[Page-level text extractions]

BEGIN

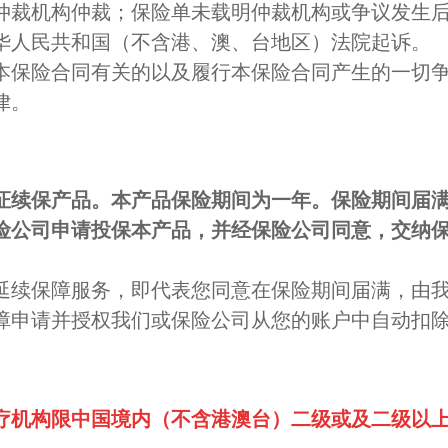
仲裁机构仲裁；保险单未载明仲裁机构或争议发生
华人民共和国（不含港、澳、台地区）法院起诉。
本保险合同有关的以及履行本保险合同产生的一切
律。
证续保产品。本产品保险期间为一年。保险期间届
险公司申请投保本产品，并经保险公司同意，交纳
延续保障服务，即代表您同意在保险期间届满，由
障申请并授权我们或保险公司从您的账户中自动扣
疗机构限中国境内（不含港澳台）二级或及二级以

END
BEGIN

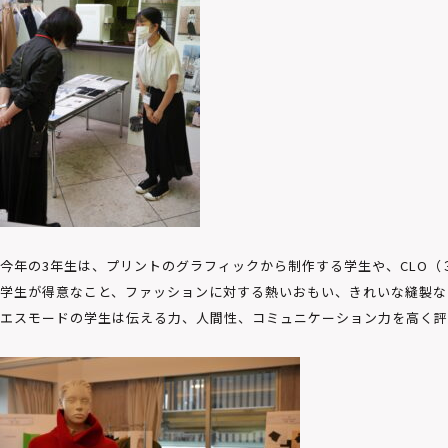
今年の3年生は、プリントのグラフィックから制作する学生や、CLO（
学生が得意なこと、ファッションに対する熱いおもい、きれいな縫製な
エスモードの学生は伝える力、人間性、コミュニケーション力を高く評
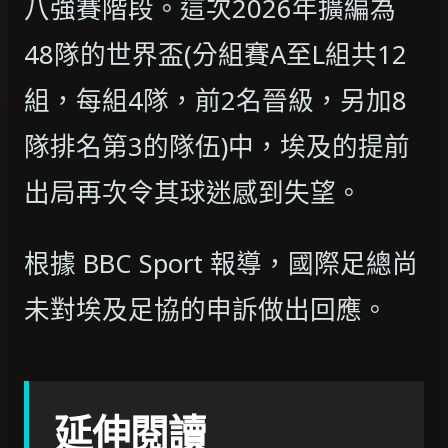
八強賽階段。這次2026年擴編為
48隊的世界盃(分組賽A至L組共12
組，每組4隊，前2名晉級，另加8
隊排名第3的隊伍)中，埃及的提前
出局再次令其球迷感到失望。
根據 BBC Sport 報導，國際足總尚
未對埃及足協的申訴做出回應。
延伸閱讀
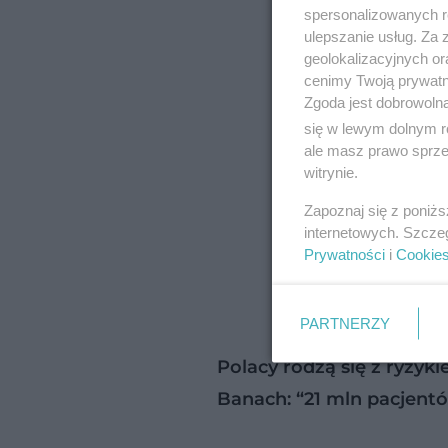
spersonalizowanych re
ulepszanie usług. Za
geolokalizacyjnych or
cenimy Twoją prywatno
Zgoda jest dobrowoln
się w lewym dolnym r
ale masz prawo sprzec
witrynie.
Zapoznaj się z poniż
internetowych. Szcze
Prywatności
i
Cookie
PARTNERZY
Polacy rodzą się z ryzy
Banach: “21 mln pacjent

END

Look above for the line holding "障申请并授权我们或保险公司从您的账户中自动扣", then set down exactly that line and every line after it up to and including the line holding "疗机构限中国境内（不含港澳台）二级或及二级以", with nothing else.

### COMPLETED EXERCISE:
障申请并授权我们或保险公司从您的账户中自动扣
疗机构限中国境内（不含港澳台）二级或及二级以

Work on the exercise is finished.